→ Page text

The living is a perpetual curacy; net income, £149, derived from land; patron and impropriator, T. R. G. Braddyll, Esq. The whole parish is free from the great tithes of corn and hay. The church is situated on the northern side of the town, on rising ground commanding a beautiful prospect: a Norman doorway and the tower are the only portions of the original church, the present edifice having been built in 1804. It contains a fine altar-piece, the Entombment of Christ, copied from Vandyke's picture in the Borghese Palace at Rome by Ghirardi, and presented by Mr. Braddyll: there is also a good organ by England. Trinity church was completed in 1832 from the designs of A. Salvin, Esq., of London, at a cost of £5301, and is in the early English style: the painting which adorns the altar of this edifice was also the gift of Mr. Braddyll, and is a copy, by the same artist, of the Crucifixion, by Guido, in the church of St. Lorenzo di Lucina at Rome. The living is a perpetual curacy, in the patronage of Mr. Braddyll, with a net income of £143, derived from pew-rents. In the rural parts of the parish are five separate incumbencies. The Independents, Wesleyans, and Roman Catholics have places of worship; and Sunday schools in connexion both with the churches and meetinghouses afford religious instruction to a large number of children. There are, besides, auxiliaries of the Christian Knowledge, the British and Foreign Bible, the Gospel Propagation, the Church Missionary, and London and Wesleyan Missionary, Societies.

→ Source material
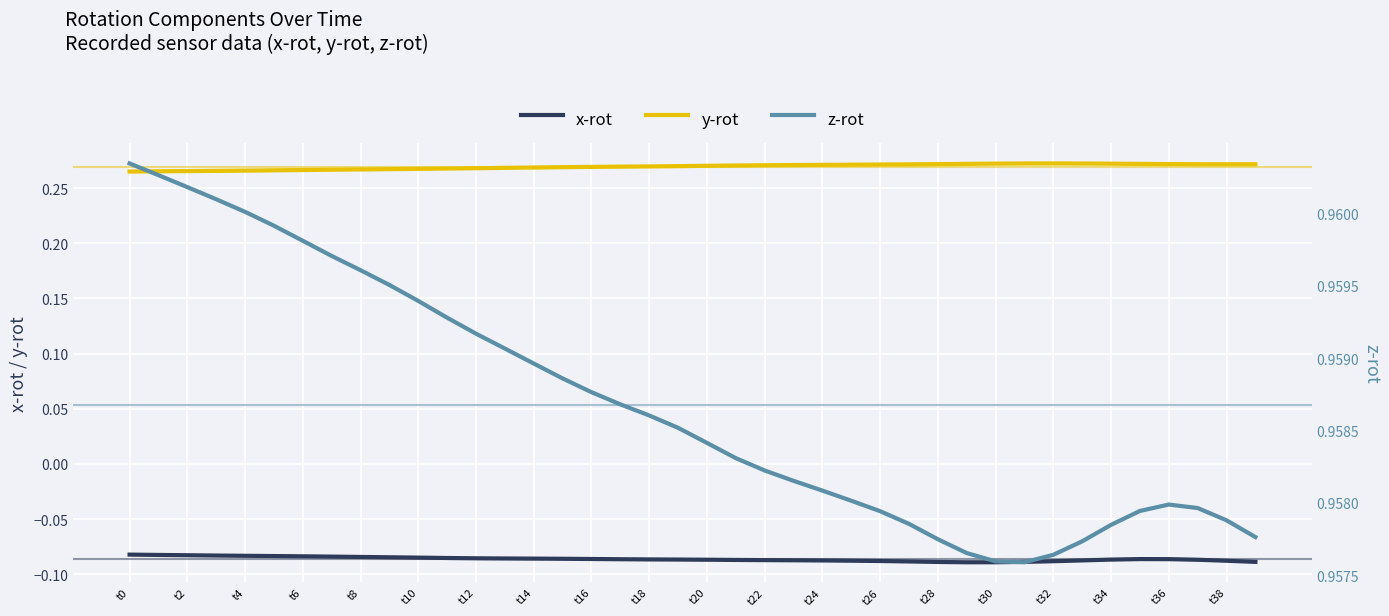

Where is the first local minimum for x-rot?

29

→ Required work
[a] Summarize the parish description in two sentences.
[b] Extend the parish description, picking up right after its final sentence.
The material above has no connection to the parish description.

→ Task-by-task results
[a] Only a Norman doorway and the tower remain of the parish's original church, which was rebuilt in 1804 and holds a copy of Vandyke's Entombment of Christ presented by Mr. Braddyll. Trinity church, completed in 1832 to designs by A. Salvin, also has an altar painting from him, and the parish further has Independent, Wesleyan, and Roman Catholic places of worship, Sunday schools, and auxiliaries of several religious societies.

[b]
Among the places of interest in the immediate vicinity is Conishead Priory, the seat of the Braddyll family. This splendid mansion occupies the site of a monastery founded by Gamel de Pennington for Black canons, and the revenue of which at the Dissolution was £124. 2. 1.: the conventual building was then dismantled, and the materials were sold for £333. 6. 3½. Some remains of the cemetery, pillars of the transepts, the foundation walls of the church, with several skeletons, were discovered in 1823, when preparing the site for the present building. The mansion is in the early English style, in an extensive park, with gardens exquisitely laid out, and terraces 858 feet in length: the entrance hall is 61 feet long, with painted windows of great beauty, and adorned with suits of armour; the other apartments are fitted up in a style of luxurious elegance, and contain some fine pictures. Also, may be mentioned, Bardsea Hall, a good specimen of a Swiss villa; Chapel Island, on the Sands; the bold promontory or headland, The Hoad, whence a good general view is obtained of the town and the surrounding country; and Swarthmoor Hall, in which George Fox, founder of the Society of Friends, resided, now in a dilapidated condition. His study and bedroom here are objects of great curiosity; in the latter is a substantial antique bedstead with carved posts, on which he used to repose, and which any of his followers, it is said, are permitted to occupy for a night. The Friends' meeting-house near Swarthmoor Hall is a plain structure: over the doorway is the inscription "Ex dono G. F. 1688." This was one of the first meetinghouses erected for the Society, and was a gift from George Fox himself, as the inscription imports. Richard de Ulverston, a monk of considerable eminence, and author of a work entitled Articles of Faith, was born at Ulverston in 1434.


UNDERBARROW, a chapelry, in the parish, union, and ward of Kendal, county of Westmorland, 2¾ miles (W.) from Kendal; containing, with Bradley-Field, 515 inhabitants. The living is a perpetual curacy; net income, £92; patron, the Vicar of Kendal.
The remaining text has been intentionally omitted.